=== Section Start ===
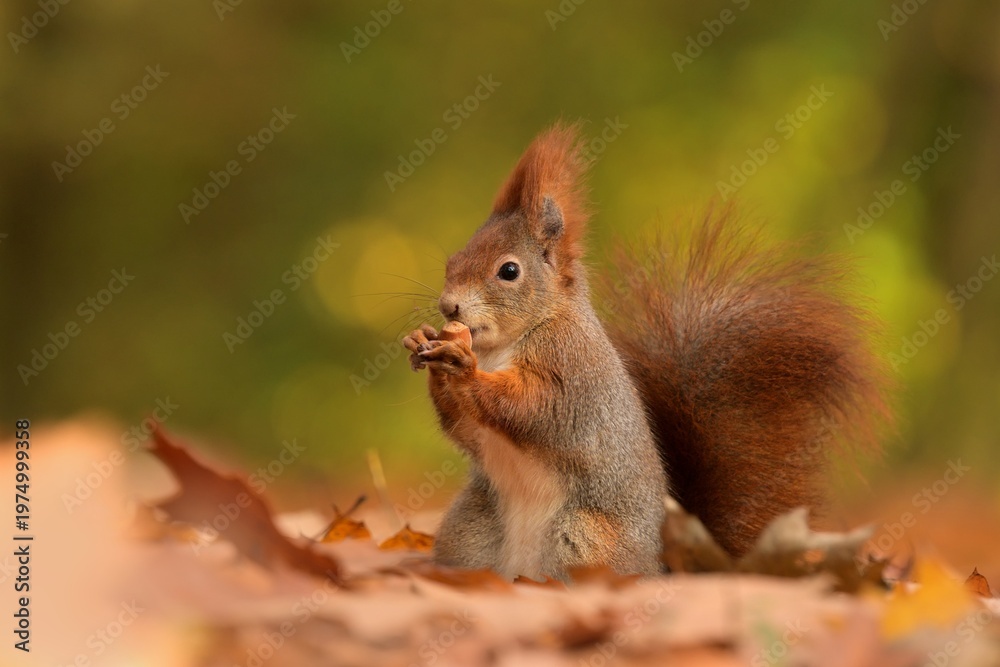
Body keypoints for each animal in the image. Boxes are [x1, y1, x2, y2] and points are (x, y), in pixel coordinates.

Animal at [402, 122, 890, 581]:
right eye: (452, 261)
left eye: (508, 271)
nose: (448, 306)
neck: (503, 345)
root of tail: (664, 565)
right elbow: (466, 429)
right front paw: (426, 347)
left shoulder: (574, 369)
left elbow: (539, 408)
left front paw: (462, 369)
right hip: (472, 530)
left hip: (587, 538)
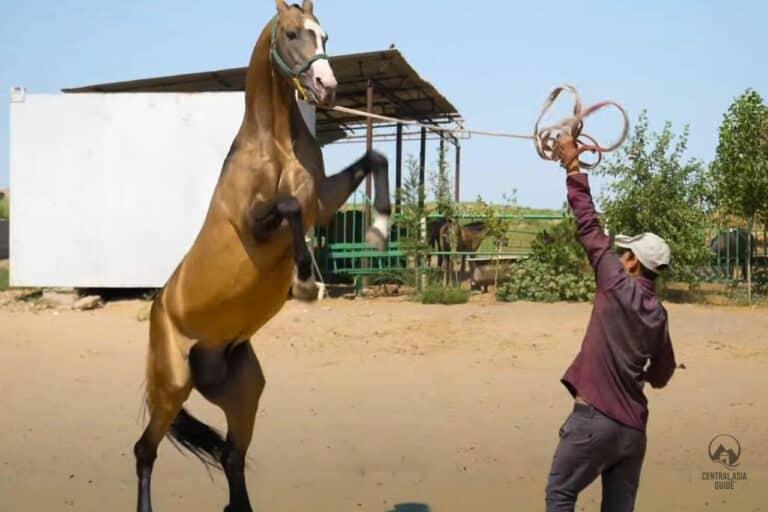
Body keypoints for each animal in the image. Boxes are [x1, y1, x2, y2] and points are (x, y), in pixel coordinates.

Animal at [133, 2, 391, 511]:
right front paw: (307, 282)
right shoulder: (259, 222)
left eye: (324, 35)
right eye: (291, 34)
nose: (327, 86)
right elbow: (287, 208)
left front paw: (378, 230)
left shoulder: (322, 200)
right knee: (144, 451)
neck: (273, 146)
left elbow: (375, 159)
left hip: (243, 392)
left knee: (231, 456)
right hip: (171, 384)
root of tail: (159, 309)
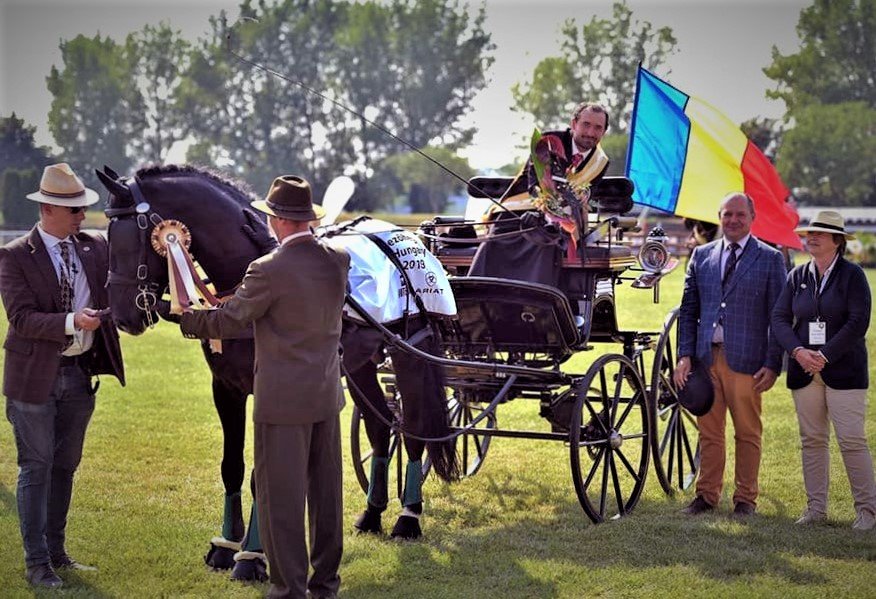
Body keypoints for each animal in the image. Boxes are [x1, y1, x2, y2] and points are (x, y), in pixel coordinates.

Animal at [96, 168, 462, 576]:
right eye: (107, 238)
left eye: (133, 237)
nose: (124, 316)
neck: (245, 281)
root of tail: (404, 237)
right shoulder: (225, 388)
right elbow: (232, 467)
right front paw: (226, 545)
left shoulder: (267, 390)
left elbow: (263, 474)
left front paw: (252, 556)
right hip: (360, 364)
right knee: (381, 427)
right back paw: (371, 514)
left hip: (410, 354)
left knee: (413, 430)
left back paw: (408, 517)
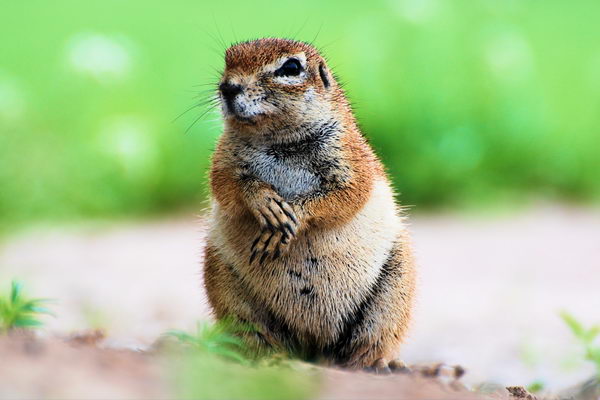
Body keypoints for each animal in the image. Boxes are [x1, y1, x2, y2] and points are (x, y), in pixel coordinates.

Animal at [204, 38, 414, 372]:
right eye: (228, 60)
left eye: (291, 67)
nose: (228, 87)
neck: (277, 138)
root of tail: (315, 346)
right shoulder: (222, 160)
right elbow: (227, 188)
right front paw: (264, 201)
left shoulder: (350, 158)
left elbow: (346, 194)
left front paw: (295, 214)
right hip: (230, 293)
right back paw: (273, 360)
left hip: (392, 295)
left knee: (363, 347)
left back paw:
=== Section End ===
* WHAT THE TASK REQUIRES: Where the word "shoulder" shows up in a line of the records above, count that line; then give the count by itself.

* REPLY TO THE TASK: 7